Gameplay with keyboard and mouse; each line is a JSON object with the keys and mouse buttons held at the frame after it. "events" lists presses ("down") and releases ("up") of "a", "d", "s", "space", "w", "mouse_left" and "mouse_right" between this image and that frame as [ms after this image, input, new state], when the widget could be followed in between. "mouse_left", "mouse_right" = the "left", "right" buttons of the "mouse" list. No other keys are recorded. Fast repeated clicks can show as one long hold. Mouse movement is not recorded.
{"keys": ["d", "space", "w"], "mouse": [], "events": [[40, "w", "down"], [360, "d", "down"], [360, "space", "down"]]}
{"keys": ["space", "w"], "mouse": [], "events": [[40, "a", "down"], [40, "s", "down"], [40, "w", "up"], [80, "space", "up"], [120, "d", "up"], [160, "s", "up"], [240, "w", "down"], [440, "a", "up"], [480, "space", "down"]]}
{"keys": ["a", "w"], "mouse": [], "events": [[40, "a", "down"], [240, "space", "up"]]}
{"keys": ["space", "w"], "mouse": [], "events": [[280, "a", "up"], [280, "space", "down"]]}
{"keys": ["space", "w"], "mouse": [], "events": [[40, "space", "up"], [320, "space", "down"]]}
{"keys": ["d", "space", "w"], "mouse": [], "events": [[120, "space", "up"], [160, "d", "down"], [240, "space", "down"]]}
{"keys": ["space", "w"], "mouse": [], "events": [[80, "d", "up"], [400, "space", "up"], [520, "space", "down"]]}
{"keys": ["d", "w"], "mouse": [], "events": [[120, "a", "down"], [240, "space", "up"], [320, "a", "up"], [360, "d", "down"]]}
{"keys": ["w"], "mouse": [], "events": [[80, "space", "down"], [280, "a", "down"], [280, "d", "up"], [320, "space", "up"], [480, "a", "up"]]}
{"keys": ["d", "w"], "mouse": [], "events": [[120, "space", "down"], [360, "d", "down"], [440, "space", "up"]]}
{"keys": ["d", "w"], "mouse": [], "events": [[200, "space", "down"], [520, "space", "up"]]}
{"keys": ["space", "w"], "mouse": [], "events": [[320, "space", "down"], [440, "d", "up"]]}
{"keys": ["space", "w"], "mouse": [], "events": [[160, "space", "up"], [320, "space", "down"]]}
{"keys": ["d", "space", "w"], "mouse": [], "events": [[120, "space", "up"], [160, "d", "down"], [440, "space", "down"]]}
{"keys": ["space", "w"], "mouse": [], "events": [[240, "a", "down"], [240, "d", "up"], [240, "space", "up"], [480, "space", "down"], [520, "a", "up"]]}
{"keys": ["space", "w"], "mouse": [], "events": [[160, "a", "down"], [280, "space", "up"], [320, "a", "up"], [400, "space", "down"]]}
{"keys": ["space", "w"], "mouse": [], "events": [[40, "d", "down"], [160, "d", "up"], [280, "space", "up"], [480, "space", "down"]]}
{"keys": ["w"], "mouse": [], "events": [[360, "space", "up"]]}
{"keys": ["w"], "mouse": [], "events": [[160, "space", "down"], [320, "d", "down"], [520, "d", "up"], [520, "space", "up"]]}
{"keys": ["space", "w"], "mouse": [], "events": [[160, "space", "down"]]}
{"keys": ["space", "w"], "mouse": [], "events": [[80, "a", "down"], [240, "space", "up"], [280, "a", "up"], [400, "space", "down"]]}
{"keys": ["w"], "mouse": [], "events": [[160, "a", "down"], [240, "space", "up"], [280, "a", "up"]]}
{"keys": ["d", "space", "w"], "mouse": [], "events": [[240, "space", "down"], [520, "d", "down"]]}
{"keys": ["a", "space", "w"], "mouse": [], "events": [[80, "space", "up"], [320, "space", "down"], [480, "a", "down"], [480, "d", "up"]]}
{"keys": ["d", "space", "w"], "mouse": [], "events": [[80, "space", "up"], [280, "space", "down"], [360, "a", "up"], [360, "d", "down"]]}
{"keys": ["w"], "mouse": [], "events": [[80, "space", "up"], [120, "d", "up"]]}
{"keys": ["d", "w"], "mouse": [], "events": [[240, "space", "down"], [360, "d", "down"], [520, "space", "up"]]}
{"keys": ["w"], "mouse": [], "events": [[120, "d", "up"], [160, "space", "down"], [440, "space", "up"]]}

──────────────────────────────

When the material above is given again, every line must match it exactly.

Gameplay with keyboard and mouse; each line is a JSON object with the keys and mouse buttons held at the frame after it. "events" lists presses ("down") and releases ("up") of "a", "d", "s", "space", "w", "mouse_left" and "mouse_right" between this image and that frame as [ms after this image, input, new state], when the widget could be followed in between. "mouse_left", "mouse_right" = the "left", "right" buttons of the "mouse" list. No other keys are recorded. Fast repeated clicks can show as one long hold. Mouse movement is not recorded.
{"keys": ["d", "space", "w"], "mouse": [], "events": [[40, "w", "down"], [360, "d", "down"], [360, "space", "down"]]}
{"keys": ["space", "w"], "mouse": [], "events": [[40, "a", "down"], [40, "s", "down"], [40, "w", "up"], [80, "space", "up"], [120, "d", "up"], [160, "s", "up"], [240, "w", "down"], [440, "a", "up"], [480, "space", "down"]]}
{"keys": ["a", "w"], "mouse": [], "events": [[40, "a", "down"], [240, "space", "up"]]}
{"keys": ["space", "w"], "mouse": [], "events": [[280, "a", "up"], [280, "space", "down"]]}
{"keys": ["space", "w"], "mouse": [], "events": [[40, "space", "up"], [320, "space", "down"]]}
{"keys": ["d", "space", "w"], "mouse": [], "events": [[120, "space", "up"], [160, "d", "down"], [240, "space", "down"]]}
{"keys": ["space", "w"], "mouse": [], "events": [[80, "d", "up"], [400, "space", "up"], [520, "space", "down"]]}
{"keys": ["d", "w"], "mouse": [], "events": [[120, "a", "down"], [240, "space", "up"], [320, "a", "up"], [360, "d", "down"]]}
{"keys": ["w"], "mouse": [], "events": [[80, "space", "down"], [280, "a", "down"], [280, "d", "up"], [320, "space", "up"], [480, "a", "up"]]}
{"keys": ["d", "w"], "mouse": [], "events": [[120, "space", "down"], [360, "d", "down"], [440, "space", "up"]]}
{"keys": ["d", "w"], "mouse": [], "events": [[200, "space", "down"], [520, "space", "up"]]}
{"keys": ["space", "w"], "mouse": [], "events": [[320, "space", "down"], [440, "d", "up"]]}
{"keys": ["space", "w"], "mouse": [], "events": [[160, "space", "up"], [320, "space", "down"]]}
{"keys": ["d", "space", "w"], "mouse": [], "events": [[120, "space", "up"], [160, "d", "down"], [440, "space", "down"]]}
{"keys": ["space", "w"], "mouse": [], "events": [[240, "a", "down"], [240, "d", "up"], [240, "space", "up"], [480, "space", "down"], [520, "a", "up"]]}
{"keys": ["space", "w"], "mouse": [], "events": [[160, "a", "down"], [280, "space", "up"], [320, "a", "up"], [400, "space", "down"]]}
{"keys": ["space", "w"], "mouse": [], "events": [[40, "d", "down"], [160, "d", "up"], [280, "space", "up"], [480, "space", "down"]]}
{"keys": ["w"], "mouse": [], "events": [[360, "space", "up"]]}
{"keys": ["w"], "mouse": [], "events": [[160, "space", "down"], [320, "d", "down"], [520, "d", "up"], [520, "space", "up"]]}
{"keys": ["space", "w"], "mouse": [], "events": [[160, "space", "down"]]}
{"keys": ["space", "w"], "mouse": [], "events": [[80, "a", "down"], [240, "space", "up"], [280, "a", "up"], [400, "space", "down"]]}
{"keys": ["w"], "mouse": [], "events": [[160, "a", "down"], [240, "space", "up"], [280, "a", "up"]]}
{"keys": ["d", "space", "w"], "mouse": [], "events": [[240, "space", "down"], [520, "d", "down"]]}
{"keys": ["a", "space", "w"], "mouse": [], "events": [[80, "space", "up"], [320, "space", "down"], [480, "a", "down"], [480, "d", "up"]]}
{"keys": ["d", "space", "w"], "mouse": [], "events": [[80, "space", "up"], [280, "space", "down"], [360, "a", "up"], [360, "d", "down"]]}
{"keys": ["w"], "mouse": [], "events": [[80, "space", "up"], [120, "d", "up"]]}
{"keys": ["d", "w"], "mouse": [], "events": [[240, "space", "down"], [360, "d", "down"], [520, "space", "up"]]}
{"keys": ["w"], "mouse": [], "events": [[120, "d", "up"], [160, "space", "down"], [440, "space", "up"]]}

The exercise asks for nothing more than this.